People buy things that reinforce or raise their prestige. The self-made rich tend to (try to) buy respect and respectability. They are also intensely, perhaps obsessively competitive. Visibly, notably winning, leading, having the biggest, the best, is important to them.
They all indulge themselves, expensively, and openly. There is none of the (artificial) humility of a Warren Buffett here. Schwarzenegger recently re-told his story of buying the tank on the Kimmel show – and clearly relished the telling of it. Cuban is happy to have you know his $41-million Gulfstream is the largest online purchase in history. Jay-Z didn’t just buy a fantastically expensive watch – he had a custom Audemars Piguet made.
And what do you think they think about their indulgent and lavish and mostly showy spending?
They are obviously uninhibited. I would imagine, if challenged about it, they would say – contrary to Obama’s ideas – that they created it, they built it, they earned it and earn it, and they’re fully entitled to keep it and spend it any damn way they please. They share hardscrabble starts, and they appreciate and respond well to ‘hustle’ and hustlers. They have all been underestimated underdogs.
This gives you valuable insight, as a marketer or sales professional, engaging such people, whether worth a mere million or ten million or hundreds of millions of dollars.

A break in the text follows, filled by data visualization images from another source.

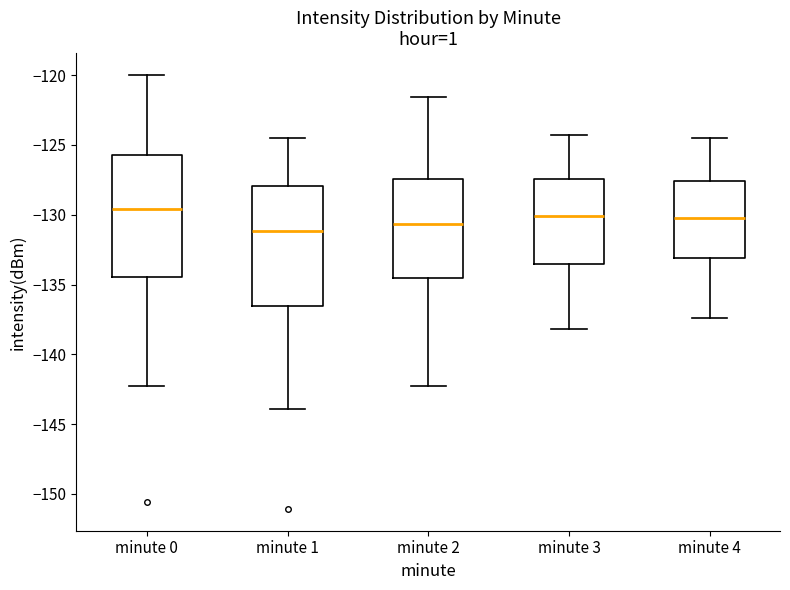

Which box has the highest median line?

minute 0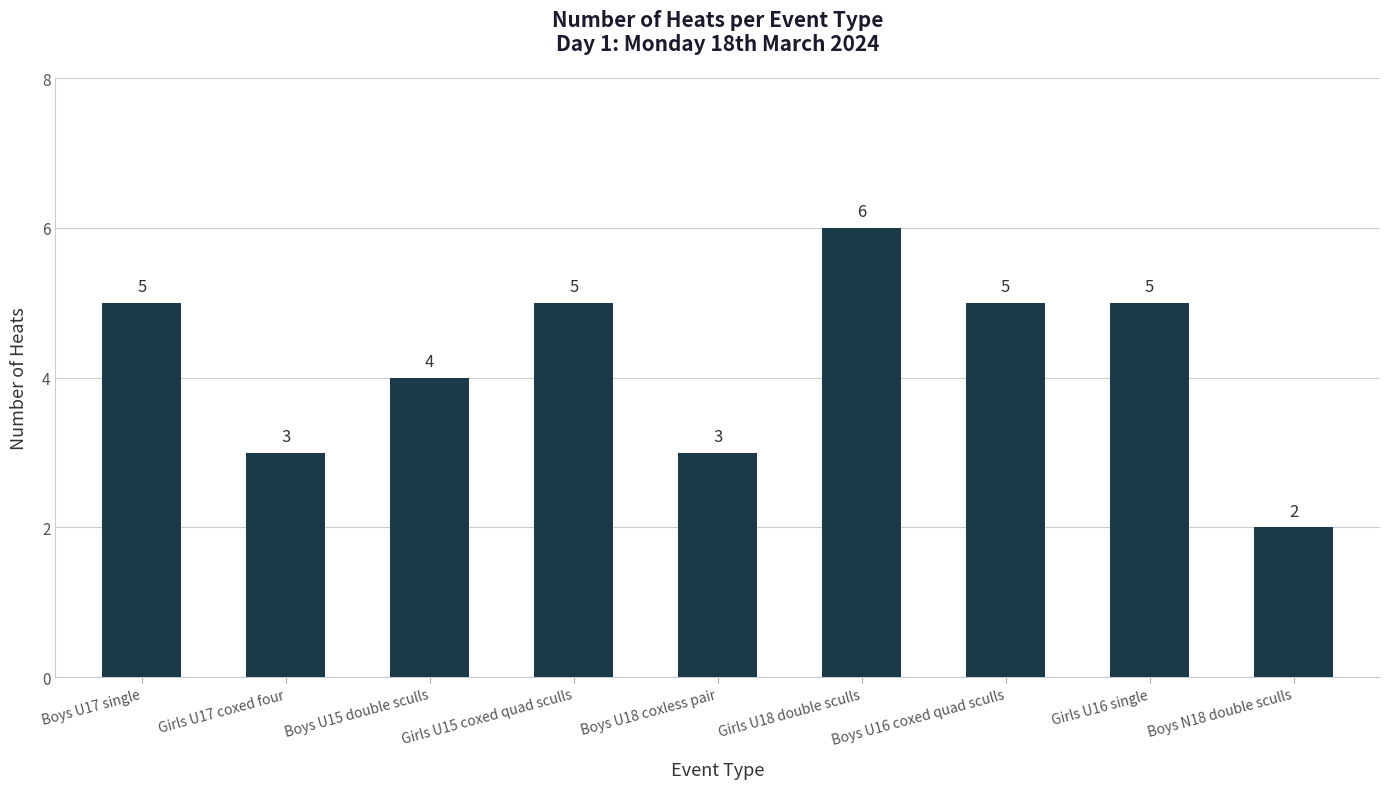

Does the chart contain any negative values?

No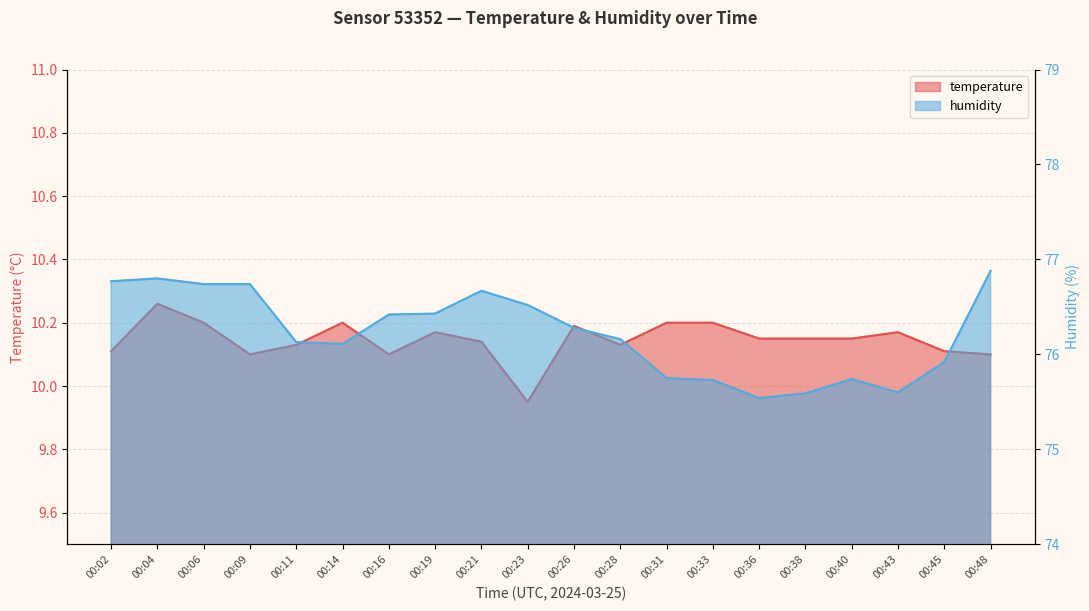

How many data points in humidity are less than 76?

7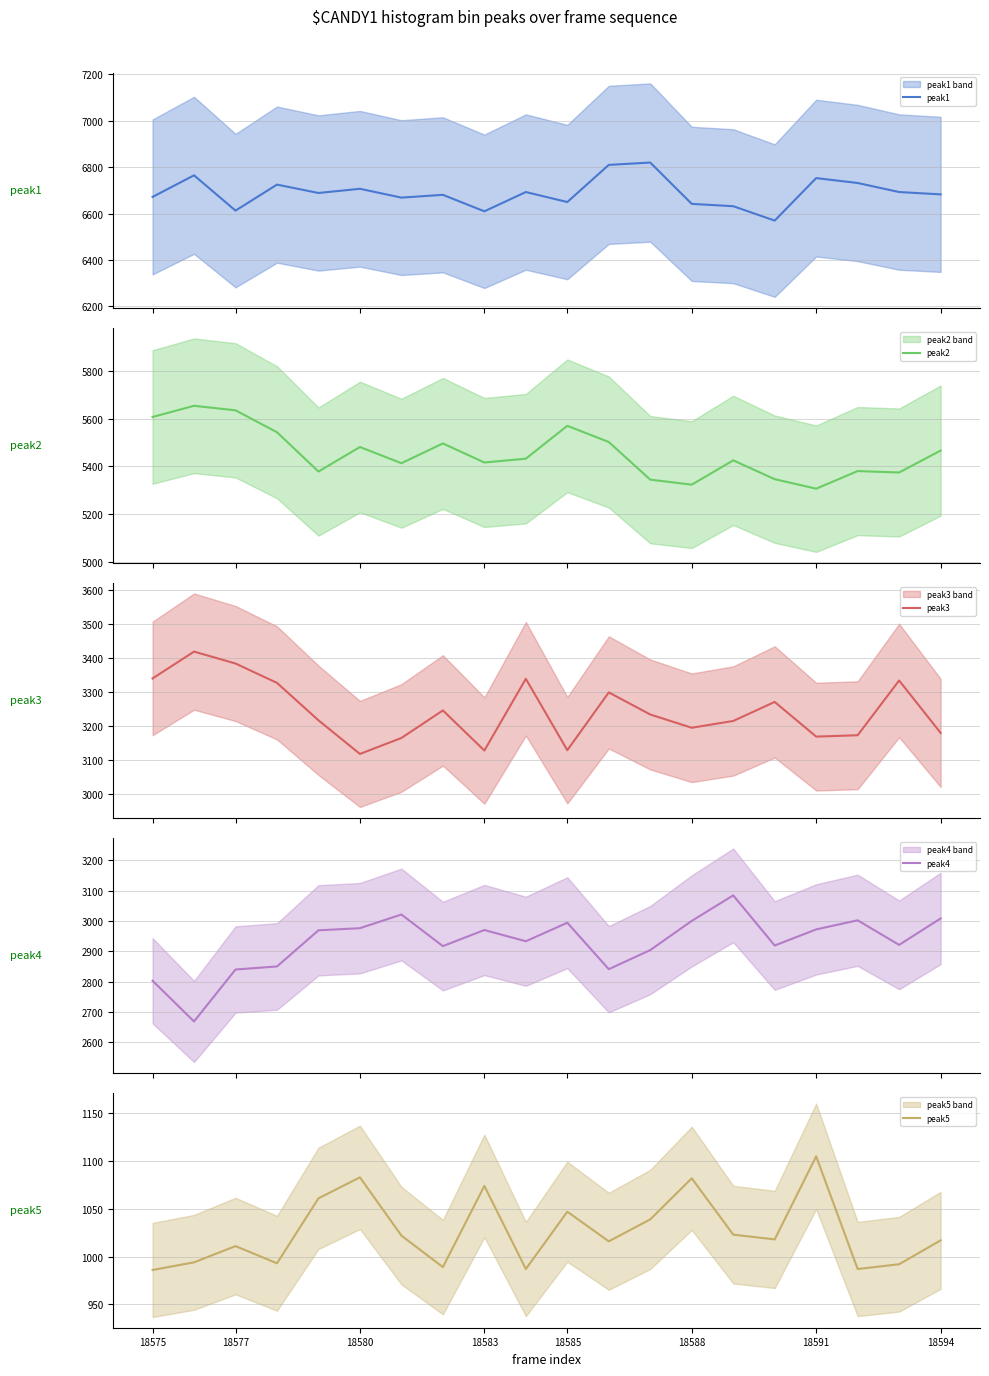

Rank the series by their maximum value, from lowest to highest.

peak5, peak4, peak3, peak2, peak1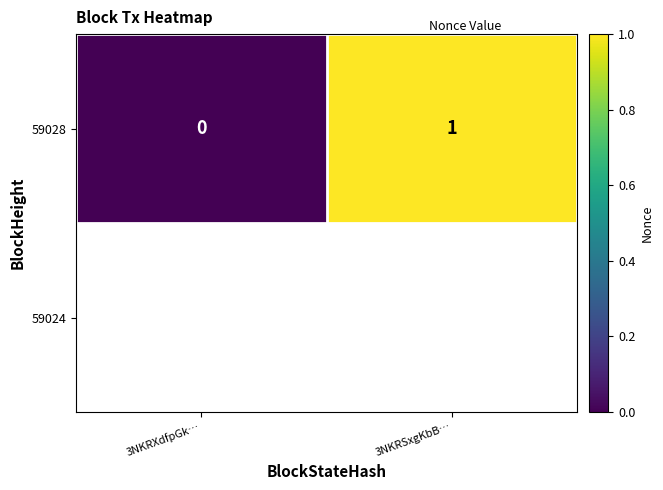

What is the sum of all values?

1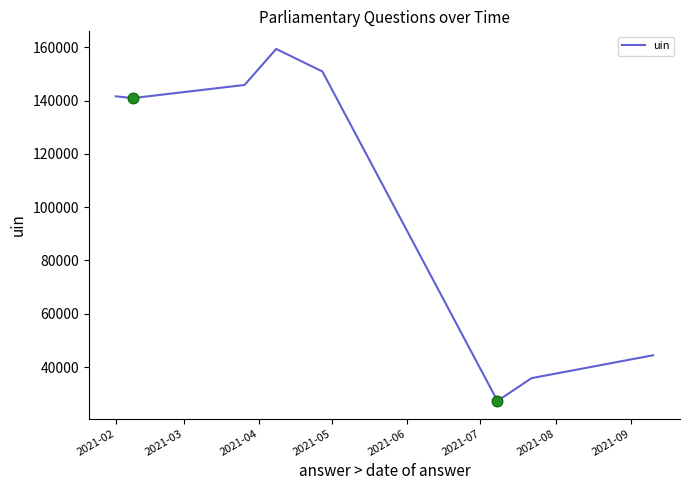

What is the minimum value shown in the chart?

27276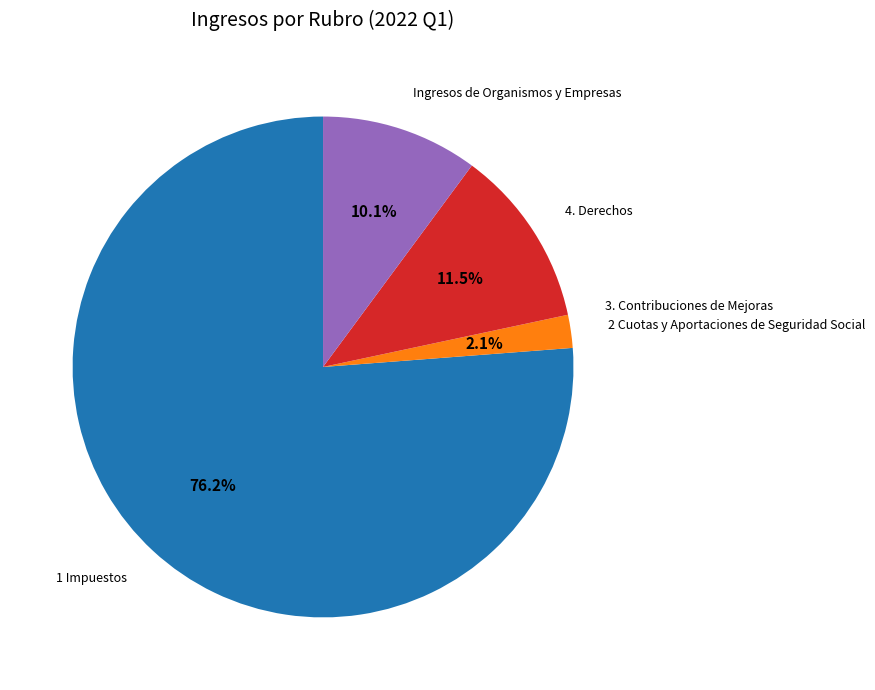

Which category has the biggest portion of the pie?

1 Impuestos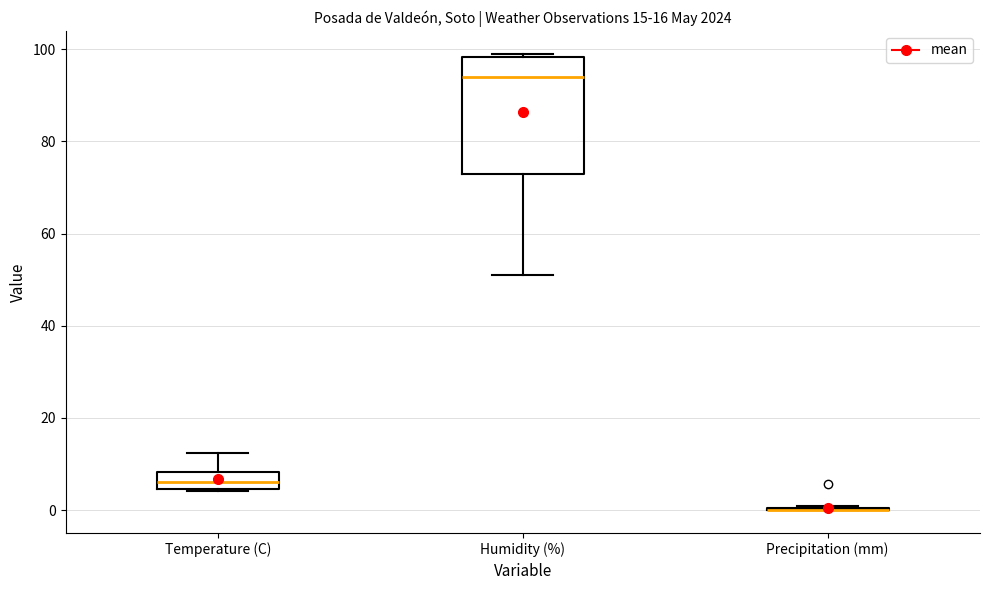

Which box is the tallest, from its lower edge to its upper edge?

Humidity (%)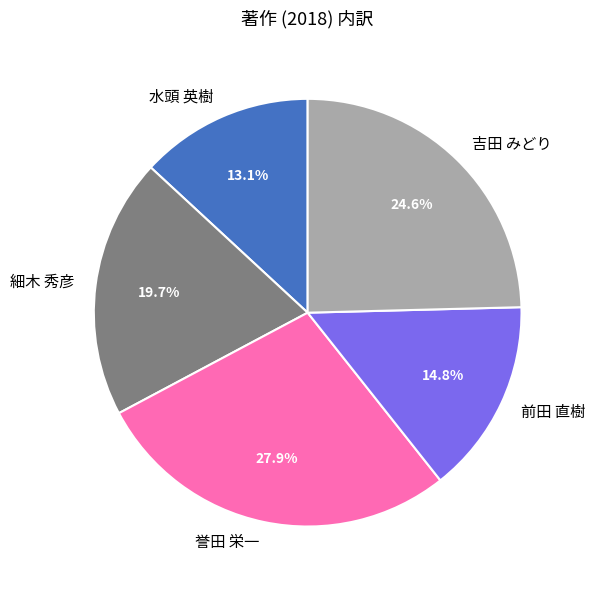

What percentage is NOT represented by 細木 秀彦?

80.3%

The rich, famously said, “are different than you and me.” In some important ways, yes they are – so we sell to them differently. On the other hand, people of modest or very modest means still indulge themselves, beyond their means; the poor go out to dinner and squeeze it onto a nearly maxed out credit card. People with very low incomes and horrible credit still buy brand new cars instead of very carefully shopping for pre-owned cars – watch the TV ads aimed right at them. People with very limited income still compete with and worry over the opinions of their own peers, and seek status or respect from what they buy, own and display.
Never think that the amount of money a person has somehow alters his basic, human motivations and impulses.
One thing about the rich we can all agree on: they do have more money to spend with you. You are here for the simplest of reasons and the right reason: it isn’t any harder; certainly not proportionately harder, to sell to rich customers than to ordinary or poor ones, and it’s worth the heightened difficulty in getting the opportunity.
Let’s not shirk from the challenge. Find ways to elevate your game, and attract and sell to richer customers, at higher, more profitable prices or fees.